Split into two groups, in this first episode the candidates were tasked with choosing a leader and then drumming up an education policy which they then had to present to the press and to primary school kids. It’s a toss up which audience was scarier. One aspiring PM dressed up as a robot to promote her team’s idea of futuristic learning. To push for more outdoor lessons, another wore flowers in his hair and danced round a maypole.

You do wonder if everyone had internalised too many of Boris Johnson’s photo opportunities, as this is not how anyone else does politics. Either that or Armando Iannucci was pulling strings somewhere off camera. The whole thing is moderated, banterously but also quite kindly, by Alastair Campbell and Sayeeda Warsi. Their main message is that, before anything – ideas, charisma, a moral core – you need a rhinoceros hide to get anywhere in politics.

> _Your tasks_:
**A.** In the TV review, what did one aspiring PM dress up as to promote her team's idea?
**B.** List every person the TV review mentions by name.

> _Recorded information_:
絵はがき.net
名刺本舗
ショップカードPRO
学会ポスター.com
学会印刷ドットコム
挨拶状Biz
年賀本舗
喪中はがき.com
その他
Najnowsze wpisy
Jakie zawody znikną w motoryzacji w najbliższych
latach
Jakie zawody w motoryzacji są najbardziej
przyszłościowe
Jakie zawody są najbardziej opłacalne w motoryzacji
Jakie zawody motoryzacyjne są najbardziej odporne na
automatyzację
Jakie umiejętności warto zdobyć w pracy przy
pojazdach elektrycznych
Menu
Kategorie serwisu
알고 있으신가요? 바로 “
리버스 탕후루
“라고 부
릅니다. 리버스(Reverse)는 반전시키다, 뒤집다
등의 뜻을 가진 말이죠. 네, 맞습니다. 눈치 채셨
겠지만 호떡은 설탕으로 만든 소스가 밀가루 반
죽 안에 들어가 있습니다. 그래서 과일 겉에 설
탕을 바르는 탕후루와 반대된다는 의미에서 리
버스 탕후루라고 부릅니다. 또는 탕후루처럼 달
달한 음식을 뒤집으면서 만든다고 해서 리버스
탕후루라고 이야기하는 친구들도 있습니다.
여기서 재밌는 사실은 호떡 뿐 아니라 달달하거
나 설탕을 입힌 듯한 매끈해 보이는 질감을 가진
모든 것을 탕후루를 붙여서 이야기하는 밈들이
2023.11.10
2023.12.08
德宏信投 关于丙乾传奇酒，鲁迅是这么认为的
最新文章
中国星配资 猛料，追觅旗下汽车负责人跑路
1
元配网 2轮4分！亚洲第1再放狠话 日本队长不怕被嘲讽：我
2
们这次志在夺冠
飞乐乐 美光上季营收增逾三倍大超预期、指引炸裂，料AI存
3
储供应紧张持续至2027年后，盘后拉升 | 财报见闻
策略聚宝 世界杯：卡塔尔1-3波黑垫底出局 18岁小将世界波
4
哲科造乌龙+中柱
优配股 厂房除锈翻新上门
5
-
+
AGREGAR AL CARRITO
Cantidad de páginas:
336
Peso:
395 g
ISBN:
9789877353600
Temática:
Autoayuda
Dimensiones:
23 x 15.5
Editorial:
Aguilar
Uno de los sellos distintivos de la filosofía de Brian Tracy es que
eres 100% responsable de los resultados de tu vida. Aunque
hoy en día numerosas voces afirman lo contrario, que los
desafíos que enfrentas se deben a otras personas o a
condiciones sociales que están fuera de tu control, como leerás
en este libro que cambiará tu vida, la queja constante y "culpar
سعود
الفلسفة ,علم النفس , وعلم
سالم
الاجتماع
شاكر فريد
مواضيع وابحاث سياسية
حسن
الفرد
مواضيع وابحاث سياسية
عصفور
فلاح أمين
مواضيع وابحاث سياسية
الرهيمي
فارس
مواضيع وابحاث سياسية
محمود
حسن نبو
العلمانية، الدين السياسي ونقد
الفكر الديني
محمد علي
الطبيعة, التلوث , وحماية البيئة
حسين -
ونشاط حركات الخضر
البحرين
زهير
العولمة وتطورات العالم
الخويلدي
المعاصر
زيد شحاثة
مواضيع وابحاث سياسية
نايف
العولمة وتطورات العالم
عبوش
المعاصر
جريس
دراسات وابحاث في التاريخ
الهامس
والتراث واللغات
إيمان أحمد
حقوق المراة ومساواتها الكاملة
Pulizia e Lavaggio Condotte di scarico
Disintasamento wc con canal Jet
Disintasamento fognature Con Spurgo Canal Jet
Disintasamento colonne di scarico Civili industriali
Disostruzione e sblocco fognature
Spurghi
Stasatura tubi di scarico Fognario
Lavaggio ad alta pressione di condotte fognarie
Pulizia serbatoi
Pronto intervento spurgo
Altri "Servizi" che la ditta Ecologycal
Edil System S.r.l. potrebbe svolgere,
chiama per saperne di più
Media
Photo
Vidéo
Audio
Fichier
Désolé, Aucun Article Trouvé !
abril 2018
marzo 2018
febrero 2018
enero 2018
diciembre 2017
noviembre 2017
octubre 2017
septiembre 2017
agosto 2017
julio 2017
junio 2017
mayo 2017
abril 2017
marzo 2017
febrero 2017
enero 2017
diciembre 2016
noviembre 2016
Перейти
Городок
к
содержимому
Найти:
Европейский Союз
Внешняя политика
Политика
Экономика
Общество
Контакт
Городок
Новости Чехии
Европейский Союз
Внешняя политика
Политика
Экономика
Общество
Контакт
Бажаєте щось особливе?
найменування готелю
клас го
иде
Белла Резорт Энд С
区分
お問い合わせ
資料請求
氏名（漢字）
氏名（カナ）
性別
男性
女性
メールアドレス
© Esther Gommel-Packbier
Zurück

> _Answers given_:
**A.** A robot.

**B.** Boris Johnson, Armando Iannucci, Alastair Campbell, Sayeeda Warsi